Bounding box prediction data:
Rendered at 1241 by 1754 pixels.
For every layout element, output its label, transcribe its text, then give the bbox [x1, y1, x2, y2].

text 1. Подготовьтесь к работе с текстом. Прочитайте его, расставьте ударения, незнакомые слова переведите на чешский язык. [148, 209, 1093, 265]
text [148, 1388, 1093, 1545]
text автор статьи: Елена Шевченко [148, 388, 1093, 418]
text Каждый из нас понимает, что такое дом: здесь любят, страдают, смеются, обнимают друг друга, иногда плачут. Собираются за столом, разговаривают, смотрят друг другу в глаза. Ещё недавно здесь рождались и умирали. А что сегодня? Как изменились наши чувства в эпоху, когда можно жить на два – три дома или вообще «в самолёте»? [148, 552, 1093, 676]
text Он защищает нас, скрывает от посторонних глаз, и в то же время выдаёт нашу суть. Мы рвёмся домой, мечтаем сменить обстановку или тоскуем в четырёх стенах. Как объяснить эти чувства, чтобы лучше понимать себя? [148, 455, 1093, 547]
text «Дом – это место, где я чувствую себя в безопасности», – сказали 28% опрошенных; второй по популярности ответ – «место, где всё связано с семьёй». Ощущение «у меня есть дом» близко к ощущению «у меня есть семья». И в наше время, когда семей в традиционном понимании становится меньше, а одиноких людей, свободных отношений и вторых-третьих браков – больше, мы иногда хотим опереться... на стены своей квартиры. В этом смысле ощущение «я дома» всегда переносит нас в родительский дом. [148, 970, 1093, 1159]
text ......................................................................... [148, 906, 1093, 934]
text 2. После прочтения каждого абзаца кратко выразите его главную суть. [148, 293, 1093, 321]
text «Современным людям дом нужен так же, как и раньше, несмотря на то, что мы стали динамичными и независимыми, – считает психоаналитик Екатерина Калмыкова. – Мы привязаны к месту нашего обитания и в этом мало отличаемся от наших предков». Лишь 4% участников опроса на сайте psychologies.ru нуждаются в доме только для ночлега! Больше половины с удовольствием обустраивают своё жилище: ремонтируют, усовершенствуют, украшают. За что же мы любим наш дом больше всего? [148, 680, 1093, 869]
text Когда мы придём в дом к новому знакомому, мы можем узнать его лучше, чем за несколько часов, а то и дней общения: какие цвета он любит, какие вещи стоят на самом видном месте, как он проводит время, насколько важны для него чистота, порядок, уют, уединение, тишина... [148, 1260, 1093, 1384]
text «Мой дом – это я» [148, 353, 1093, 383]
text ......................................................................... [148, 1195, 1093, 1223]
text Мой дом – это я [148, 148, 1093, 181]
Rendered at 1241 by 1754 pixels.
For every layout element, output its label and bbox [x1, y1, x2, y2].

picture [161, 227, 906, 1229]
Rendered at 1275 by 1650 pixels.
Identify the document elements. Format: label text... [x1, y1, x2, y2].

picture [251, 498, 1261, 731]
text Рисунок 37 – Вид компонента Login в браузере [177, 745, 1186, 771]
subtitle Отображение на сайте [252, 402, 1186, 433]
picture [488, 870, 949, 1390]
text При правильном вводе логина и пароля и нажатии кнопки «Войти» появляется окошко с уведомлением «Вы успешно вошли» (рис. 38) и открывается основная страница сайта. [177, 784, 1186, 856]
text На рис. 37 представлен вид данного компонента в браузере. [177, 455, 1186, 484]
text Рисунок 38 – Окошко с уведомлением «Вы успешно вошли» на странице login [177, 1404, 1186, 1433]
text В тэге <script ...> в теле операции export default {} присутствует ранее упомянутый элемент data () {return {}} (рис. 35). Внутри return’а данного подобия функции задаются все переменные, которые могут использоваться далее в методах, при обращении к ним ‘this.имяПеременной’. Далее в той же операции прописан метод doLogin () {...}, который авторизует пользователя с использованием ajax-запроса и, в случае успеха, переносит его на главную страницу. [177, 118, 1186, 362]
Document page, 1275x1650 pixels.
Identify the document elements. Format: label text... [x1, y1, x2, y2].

TASK DETAILS:
Once the line that contains "Document page, 1275x1650 pixels." is found, please give it again exactly, along with each line that comes after it, through the last line of the entries.

SOLUTION:
Document page, 1275x1650 pixels.
Identify the document elements. Format: label text... [x1, y1, x2, y2].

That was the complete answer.